The first three movements followed each other without a break. In the first movement (It-Taqbida – The Conflict) the brass and the percussion were very much in evidence, together with some unison writing for the strings. The cor anglais and, particularly the solo viola, so beautifully played by Nadia Debono, gave the second movement (It-Tnehida – The Invocation) its unique evocative character. A short passage on the violoncellos led to the third movement (L-Għotja – The Blessing) where a short, easily identifiable theme keeps made its appearance in-between sections featuring both woodwinds and strings. The fourth movement (Ix-Xewqa – The Yearning) was very forceful both in its melodic/harmonic and rhythmic drive. The basic (3/8) subdivision that one generally comes by in the symphonic Scherzo, was liberally interspersed with 4/8, 5/8, and 6/8 to make of this movement as continuous a spectrum of kaleidoscopic sounds and rhythms as possible.
For this last movement, (Is-Sebħ – The Awakening), Vella used the Gregorian melody of the Sanctus from the Missa de Angelis as one of his main building blocks. Its harmonisation is very typical of the composer’s style. For this performance, tenor Joseph Mercieca was perfectly suited to tackle the fiendishly difficult part ascribed to him. Possessing a wonderfully rich voice, with easy high notes and a dark baritone quality in the lower ones, he gave a most creditable performance. Also, the Laudate Pueri Choir once again joined forces with the University of Delaware Chorale to give a most resounding rendition of yet again a most difficult piece. It was a full-bodied sound, crystal clear cutting through the orchestral fabric like a laser.
The strings’ playing in their upper registers introduced it at the very beginning until it built up into a big climax on the tutti orchestra with outbursts of Sanctus, Sanctus, Sanctus from the chorus.
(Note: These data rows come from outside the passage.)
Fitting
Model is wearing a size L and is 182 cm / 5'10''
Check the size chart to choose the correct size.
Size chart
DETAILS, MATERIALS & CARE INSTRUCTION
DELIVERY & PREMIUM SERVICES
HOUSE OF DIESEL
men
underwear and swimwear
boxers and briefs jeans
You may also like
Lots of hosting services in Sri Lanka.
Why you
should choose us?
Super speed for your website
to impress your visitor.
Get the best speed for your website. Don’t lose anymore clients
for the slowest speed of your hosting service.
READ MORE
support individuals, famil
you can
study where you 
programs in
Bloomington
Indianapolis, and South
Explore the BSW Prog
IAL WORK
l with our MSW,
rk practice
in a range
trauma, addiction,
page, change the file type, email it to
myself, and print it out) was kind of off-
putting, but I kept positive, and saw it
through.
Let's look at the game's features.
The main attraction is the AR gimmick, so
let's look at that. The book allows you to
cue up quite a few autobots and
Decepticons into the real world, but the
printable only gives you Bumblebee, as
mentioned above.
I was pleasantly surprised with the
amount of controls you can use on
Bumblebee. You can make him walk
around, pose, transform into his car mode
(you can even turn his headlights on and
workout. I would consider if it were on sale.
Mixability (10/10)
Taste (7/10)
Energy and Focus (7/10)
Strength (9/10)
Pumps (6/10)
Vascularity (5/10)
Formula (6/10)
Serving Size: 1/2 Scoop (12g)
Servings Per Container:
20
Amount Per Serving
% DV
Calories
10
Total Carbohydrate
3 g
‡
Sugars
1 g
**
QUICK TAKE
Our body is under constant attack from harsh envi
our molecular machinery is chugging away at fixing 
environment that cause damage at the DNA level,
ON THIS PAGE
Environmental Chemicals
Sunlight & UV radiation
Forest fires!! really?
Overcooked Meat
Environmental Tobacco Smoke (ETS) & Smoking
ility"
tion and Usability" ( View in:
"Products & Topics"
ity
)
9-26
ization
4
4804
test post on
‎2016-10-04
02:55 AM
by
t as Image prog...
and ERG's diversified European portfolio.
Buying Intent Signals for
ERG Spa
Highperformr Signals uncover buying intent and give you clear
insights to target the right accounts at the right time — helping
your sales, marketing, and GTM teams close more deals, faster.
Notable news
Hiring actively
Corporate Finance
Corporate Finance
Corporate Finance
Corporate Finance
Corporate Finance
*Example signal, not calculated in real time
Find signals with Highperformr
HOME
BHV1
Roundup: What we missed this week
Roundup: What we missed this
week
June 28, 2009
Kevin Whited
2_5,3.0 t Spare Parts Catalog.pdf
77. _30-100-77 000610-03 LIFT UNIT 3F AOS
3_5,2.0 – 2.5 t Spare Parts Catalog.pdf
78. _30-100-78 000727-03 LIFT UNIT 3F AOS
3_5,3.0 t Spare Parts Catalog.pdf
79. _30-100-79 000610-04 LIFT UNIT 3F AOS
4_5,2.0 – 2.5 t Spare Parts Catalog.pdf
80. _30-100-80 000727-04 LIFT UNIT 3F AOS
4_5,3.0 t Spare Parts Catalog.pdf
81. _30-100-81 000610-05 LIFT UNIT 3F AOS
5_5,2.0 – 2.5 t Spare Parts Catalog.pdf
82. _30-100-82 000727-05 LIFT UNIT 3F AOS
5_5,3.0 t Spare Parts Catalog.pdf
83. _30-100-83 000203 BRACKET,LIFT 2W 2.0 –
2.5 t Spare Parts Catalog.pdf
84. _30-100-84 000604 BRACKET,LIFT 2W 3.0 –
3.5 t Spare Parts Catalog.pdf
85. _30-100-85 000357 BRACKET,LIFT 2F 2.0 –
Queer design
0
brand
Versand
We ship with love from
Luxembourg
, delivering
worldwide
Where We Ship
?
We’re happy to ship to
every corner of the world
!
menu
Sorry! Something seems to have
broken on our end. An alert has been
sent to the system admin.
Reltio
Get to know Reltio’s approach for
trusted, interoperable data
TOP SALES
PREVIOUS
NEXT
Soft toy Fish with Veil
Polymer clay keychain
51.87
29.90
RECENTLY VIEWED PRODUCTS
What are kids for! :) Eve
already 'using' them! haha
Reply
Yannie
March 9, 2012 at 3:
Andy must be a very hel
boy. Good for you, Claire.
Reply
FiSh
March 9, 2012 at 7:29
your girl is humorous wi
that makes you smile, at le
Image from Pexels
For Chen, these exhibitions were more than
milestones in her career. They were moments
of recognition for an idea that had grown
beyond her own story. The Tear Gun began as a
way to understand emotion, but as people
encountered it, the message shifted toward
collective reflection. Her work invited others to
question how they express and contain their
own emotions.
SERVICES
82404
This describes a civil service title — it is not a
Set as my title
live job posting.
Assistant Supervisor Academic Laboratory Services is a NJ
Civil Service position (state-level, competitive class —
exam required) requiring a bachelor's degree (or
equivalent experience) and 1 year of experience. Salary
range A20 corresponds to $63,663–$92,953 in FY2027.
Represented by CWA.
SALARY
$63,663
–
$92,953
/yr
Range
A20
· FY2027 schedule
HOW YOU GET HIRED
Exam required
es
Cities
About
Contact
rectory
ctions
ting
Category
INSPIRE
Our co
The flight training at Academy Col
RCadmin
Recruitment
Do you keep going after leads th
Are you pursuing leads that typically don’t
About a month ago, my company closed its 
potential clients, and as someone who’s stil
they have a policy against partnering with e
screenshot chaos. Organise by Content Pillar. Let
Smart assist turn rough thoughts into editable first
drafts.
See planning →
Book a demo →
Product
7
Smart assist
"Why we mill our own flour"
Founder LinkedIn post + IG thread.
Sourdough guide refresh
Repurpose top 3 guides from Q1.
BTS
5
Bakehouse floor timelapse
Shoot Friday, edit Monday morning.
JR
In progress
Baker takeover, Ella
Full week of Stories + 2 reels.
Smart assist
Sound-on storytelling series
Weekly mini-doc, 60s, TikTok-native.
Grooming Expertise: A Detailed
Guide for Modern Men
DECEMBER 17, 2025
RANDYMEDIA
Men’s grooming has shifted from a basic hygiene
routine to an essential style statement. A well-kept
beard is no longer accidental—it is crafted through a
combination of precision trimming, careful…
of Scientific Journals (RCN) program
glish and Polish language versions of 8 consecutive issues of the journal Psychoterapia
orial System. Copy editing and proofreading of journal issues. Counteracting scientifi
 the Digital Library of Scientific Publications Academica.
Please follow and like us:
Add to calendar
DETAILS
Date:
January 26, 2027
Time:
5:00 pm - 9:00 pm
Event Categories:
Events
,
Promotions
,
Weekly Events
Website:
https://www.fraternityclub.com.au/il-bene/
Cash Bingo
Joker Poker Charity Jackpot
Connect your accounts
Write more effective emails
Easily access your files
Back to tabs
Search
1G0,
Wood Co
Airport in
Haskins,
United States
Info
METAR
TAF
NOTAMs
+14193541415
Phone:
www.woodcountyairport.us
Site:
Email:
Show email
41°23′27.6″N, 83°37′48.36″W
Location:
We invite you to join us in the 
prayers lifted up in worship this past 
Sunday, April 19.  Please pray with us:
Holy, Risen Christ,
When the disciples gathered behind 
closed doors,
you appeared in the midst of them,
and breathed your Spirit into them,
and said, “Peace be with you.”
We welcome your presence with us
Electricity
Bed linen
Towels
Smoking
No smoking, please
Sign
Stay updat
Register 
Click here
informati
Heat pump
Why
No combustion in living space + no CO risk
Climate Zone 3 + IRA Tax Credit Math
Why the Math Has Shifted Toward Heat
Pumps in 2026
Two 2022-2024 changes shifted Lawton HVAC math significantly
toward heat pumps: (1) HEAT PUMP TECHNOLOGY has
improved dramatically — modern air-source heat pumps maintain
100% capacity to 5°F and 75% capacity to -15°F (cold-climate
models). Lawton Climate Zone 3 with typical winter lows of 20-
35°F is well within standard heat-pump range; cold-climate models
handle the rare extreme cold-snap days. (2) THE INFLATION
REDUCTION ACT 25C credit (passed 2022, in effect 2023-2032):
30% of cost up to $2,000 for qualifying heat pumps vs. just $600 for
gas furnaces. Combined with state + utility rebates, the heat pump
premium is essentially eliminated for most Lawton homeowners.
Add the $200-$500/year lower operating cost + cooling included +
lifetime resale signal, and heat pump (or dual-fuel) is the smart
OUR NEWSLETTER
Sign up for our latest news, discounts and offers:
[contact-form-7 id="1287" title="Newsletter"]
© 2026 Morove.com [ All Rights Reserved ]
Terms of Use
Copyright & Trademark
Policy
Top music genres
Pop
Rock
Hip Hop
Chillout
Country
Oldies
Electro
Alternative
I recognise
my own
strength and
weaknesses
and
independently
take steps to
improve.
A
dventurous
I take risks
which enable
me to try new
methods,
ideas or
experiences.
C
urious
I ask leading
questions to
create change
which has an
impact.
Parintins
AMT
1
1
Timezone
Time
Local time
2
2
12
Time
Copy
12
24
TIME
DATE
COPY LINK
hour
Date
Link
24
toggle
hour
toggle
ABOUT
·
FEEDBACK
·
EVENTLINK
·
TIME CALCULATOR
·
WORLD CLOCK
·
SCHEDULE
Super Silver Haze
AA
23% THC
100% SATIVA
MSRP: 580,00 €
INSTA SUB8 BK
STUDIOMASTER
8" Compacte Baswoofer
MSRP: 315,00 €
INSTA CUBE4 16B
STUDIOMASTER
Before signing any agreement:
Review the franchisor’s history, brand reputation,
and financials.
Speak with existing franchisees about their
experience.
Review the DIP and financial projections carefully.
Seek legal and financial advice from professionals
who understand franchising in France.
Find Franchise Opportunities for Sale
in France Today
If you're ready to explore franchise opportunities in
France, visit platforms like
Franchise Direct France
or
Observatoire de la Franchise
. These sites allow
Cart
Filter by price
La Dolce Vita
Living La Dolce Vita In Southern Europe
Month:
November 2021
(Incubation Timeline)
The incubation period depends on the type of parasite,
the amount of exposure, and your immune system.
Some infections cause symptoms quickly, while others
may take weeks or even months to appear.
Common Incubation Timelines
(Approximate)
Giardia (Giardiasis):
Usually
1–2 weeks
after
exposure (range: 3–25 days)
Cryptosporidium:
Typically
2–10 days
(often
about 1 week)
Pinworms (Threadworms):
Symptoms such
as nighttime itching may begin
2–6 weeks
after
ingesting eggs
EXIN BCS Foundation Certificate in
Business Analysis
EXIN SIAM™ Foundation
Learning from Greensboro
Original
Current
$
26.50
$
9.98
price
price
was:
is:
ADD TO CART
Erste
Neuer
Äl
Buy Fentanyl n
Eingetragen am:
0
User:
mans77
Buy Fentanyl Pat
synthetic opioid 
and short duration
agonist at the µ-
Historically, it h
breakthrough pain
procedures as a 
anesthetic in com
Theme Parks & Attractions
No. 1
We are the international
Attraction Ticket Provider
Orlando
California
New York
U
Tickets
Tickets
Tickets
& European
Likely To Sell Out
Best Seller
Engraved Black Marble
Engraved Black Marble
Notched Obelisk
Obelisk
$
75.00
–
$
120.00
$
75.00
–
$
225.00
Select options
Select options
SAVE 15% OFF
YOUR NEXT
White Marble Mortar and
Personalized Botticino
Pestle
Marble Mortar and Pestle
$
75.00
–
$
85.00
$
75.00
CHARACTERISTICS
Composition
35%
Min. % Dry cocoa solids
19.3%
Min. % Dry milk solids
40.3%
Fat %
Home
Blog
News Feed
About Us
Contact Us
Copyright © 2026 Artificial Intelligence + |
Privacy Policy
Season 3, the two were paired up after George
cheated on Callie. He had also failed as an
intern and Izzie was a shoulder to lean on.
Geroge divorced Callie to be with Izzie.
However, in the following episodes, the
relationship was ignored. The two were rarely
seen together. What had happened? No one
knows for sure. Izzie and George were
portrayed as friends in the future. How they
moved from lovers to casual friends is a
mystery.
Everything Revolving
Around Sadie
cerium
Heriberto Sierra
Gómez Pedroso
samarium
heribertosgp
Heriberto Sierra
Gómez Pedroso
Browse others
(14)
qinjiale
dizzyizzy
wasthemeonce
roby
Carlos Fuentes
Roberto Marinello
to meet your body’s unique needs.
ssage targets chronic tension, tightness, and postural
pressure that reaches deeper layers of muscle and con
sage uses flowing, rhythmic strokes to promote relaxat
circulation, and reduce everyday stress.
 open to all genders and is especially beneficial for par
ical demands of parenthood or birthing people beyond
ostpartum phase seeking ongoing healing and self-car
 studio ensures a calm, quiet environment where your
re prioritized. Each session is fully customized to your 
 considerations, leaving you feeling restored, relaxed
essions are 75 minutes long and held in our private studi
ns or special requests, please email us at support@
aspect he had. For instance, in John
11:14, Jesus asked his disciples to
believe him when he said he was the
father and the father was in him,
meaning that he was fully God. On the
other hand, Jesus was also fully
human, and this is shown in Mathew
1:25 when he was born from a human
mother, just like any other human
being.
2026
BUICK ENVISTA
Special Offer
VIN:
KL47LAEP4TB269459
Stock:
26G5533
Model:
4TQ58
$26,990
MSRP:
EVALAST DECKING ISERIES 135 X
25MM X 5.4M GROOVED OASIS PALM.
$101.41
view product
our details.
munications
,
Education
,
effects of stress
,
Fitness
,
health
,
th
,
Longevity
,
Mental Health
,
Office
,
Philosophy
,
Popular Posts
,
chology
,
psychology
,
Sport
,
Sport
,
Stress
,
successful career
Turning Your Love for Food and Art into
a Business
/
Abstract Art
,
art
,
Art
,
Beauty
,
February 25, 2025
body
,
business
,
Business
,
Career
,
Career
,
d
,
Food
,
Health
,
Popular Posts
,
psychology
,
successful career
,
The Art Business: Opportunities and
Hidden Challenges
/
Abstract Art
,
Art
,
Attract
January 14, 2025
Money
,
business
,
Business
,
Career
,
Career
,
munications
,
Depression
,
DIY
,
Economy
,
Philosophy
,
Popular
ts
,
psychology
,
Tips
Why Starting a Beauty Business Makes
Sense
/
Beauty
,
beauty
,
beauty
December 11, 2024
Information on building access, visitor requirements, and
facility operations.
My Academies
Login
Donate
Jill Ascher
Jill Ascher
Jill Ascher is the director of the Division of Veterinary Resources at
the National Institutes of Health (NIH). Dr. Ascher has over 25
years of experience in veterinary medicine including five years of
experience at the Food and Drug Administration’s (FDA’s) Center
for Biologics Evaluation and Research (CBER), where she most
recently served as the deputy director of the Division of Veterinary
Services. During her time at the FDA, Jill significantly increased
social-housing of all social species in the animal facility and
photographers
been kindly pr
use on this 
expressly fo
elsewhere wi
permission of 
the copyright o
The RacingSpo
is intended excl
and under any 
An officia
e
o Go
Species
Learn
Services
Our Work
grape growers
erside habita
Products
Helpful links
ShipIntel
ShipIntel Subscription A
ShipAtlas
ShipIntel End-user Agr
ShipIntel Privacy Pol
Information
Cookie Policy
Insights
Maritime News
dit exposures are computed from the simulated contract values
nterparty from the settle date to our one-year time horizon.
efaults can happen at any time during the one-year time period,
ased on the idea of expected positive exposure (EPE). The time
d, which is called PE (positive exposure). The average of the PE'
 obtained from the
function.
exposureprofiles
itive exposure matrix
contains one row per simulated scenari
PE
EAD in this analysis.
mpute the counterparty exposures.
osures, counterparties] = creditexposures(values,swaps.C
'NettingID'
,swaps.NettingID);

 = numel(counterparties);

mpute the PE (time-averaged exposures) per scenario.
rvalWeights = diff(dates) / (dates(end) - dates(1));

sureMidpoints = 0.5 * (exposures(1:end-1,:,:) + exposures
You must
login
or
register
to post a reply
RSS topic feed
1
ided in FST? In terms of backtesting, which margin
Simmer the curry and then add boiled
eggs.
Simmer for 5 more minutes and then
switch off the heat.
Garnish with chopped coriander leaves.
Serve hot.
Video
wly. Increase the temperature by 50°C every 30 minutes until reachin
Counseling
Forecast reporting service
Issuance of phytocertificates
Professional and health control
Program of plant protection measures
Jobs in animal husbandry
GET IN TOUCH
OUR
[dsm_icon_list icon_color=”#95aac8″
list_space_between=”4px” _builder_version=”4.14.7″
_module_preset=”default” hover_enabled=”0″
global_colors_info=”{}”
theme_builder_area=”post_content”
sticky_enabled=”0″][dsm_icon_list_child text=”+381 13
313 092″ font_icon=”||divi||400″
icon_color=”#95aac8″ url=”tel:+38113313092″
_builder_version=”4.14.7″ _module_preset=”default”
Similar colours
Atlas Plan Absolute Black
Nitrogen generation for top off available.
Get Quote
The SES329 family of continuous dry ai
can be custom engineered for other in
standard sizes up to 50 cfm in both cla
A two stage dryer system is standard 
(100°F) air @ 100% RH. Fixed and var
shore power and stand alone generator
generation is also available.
A short reference to the melodic material from the third movement led to the first Tenor solo (John the Evangelist) after which, in a lighter mood, the Angels (SSA chorus) made their substantial intervention. This was followed by a second solo for Tenor. An orchestral interlude in fugal style introduces the whole chorus (SATB – Angels and Saints) on the words Dignus es. The same fugal material was used to propel the music towards the Grandioso, at which point the second important idea of the movement was introduced. After the Tenor made his third solo intervention, this time interspersed with comments from the chorus, the music moved on to its final invocation and assertion of celestial glory on the words Sanctus Domine Deus Omnipotens. Amen.
The Malta Philharmonic Orchestra, led by Reggie Clews, and directed by Joseph Vella, rendered both works impeccably, with a fine balance maintained throughout. Particular mention goes to the brass, especially the horns, whose cultured sound was a joy to hear, and the complex percussion section that acquitted itself admirably. Strings were full-bodied and rich, while the woodwind were poised and lovely throughout. Conductor Joseph Vella brought all his experience, intelligence, and vision to two works of his that are a legacy to the rich opus of works not only in Malta but much beyond.
The end result was a concert of tremendous intellectual, force, beauty, magnitude, and power. The thunderous applause that greeted the final declaimed ‘Sanctus’ was an eloquent testimony on the part of an admiring audience.